## What you are asked to do
How many lines in the listing below contain the string "keys"? Reply with the number alone.
═════ Dataset entries ═════
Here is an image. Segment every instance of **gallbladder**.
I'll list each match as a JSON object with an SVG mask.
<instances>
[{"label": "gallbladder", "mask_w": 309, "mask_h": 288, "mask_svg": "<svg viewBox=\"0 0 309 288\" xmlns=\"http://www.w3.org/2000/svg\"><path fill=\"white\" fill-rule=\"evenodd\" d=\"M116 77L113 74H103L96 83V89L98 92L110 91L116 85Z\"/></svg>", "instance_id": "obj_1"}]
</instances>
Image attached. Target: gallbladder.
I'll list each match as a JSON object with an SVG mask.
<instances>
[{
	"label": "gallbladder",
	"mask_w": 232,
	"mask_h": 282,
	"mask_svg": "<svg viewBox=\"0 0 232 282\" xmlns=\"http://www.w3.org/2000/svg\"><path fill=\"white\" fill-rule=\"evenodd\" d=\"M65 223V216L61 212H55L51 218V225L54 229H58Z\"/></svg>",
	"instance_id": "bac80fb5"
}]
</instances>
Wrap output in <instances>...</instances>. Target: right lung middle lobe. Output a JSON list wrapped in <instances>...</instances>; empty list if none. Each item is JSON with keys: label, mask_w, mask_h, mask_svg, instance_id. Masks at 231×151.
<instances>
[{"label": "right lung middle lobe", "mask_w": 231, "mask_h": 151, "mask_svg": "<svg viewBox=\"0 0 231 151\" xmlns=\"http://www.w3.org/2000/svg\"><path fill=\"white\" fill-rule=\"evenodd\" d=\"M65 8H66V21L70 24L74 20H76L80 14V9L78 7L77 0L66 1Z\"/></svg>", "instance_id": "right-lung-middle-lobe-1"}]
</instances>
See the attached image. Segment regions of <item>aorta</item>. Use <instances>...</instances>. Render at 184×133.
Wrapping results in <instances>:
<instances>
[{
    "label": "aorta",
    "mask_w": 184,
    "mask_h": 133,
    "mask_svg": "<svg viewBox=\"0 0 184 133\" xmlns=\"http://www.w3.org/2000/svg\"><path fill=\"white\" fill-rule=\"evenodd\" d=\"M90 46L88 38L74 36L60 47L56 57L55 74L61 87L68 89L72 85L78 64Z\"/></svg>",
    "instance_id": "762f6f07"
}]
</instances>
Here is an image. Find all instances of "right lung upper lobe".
═════
═════ Dataset entries ═════
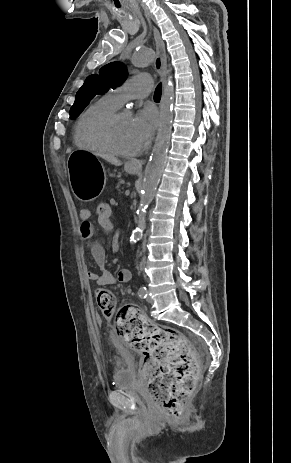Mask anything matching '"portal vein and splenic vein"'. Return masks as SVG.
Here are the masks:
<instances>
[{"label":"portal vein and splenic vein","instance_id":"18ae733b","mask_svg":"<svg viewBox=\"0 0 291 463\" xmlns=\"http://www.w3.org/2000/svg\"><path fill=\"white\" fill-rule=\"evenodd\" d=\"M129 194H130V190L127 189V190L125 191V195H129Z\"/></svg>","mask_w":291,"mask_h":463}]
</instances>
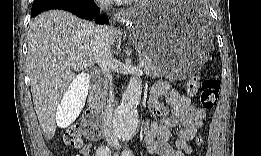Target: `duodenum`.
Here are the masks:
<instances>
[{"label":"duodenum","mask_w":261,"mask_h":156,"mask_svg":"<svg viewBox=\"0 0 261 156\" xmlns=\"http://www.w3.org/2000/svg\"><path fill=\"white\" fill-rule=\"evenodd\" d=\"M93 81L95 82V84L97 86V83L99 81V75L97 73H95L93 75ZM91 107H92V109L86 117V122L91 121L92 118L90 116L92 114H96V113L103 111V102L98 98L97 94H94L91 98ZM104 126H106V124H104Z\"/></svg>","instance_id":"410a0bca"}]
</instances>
═════
═════ Dataset entries ═════
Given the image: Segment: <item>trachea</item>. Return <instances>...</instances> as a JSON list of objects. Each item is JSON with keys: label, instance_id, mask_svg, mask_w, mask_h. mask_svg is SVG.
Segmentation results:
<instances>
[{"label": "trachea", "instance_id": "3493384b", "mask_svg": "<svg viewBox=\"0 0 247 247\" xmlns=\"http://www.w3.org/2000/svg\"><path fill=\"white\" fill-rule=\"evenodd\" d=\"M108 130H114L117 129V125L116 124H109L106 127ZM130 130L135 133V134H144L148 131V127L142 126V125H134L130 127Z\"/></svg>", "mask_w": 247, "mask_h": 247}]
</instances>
═════
## Solved problem
2